Dem Putzen des Weltraums verschrieben hat sich Luc Piguet. Er ist Co-Gründer und CEO von ClearSpace. «Nachhaltigkeit geht über die Grenzen der Erde hinaus», betonte er. Im Orbit wimmle es von Weltraumschrott wie defekten Satelliten und Raketentrümmern. Sie gefährdeten sowohl die bemannte Weltraumfahrt wie auch die Satellitenindustrie, die immer fundamentaler für unser Leben auf der Erde werde. In der Paneldiskussion wurde vor allem auf die Bedeutung der Raumfahrt für Europa hingewiesen. Die europäischen Länder müssten dringend jetzt die Weichen stellen, um den unabhängigen Zugang zum All nicht zu verlieren.

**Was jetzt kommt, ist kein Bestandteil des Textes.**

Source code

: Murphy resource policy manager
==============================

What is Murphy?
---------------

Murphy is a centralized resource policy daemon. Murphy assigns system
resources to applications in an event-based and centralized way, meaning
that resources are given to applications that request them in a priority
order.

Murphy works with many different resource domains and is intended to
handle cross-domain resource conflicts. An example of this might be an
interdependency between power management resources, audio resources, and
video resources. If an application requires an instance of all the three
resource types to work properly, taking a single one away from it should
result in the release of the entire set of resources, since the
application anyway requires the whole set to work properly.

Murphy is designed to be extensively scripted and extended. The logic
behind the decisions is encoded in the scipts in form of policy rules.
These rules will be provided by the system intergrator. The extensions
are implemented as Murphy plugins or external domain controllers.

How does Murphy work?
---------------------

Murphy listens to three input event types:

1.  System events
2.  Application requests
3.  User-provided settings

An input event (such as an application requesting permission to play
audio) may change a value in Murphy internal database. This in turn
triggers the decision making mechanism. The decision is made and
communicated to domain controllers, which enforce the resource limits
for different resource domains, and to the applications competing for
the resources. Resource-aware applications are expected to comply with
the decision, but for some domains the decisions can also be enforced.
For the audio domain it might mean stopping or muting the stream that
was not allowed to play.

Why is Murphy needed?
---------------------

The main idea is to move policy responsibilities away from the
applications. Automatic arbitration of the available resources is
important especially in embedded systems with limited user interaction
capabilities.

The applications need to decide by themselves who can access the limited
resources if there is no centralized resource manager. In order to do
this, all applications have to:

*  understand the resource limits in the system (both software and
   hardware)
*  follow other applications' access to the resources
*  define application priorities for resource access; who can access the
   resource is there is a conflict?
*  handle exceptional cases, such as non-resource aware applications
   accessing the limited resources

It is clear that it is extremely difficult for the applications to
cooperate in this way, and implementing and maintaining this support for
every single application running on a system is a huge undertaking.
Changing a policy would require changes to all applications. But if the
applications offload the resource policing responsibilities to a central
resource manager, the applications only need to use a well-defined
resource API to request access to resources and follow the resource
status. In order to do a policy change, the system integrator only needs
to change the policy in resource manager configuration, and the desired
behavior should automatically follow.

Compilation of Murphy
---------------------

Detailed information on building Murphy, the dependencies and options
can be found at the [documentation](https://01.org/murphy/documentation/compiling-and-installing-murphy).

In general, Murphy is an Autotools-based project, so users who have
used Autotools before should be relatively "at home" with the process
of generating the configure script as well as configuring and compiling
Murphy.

Zum Symposium gehörte auch eine Ausstellung mit Organisationen der Luft- und Raumfahrtindustrie aus dem deutschsprachigen Raum. Ihre Präsentationen machten zusammen mit den Ausführungen der Referentinnen und Referenten deutlich, wieviel Potential in den verschiedensten Wirtschaftsbereichen von der Raumfahrt erwartet wird. Neben Lösungen für den globalen Umwelt- und Klimaschutz erhofft man sich zum Beispiel auch die Gewinnung von Rohstoffen aus dem Weltraumbergbau.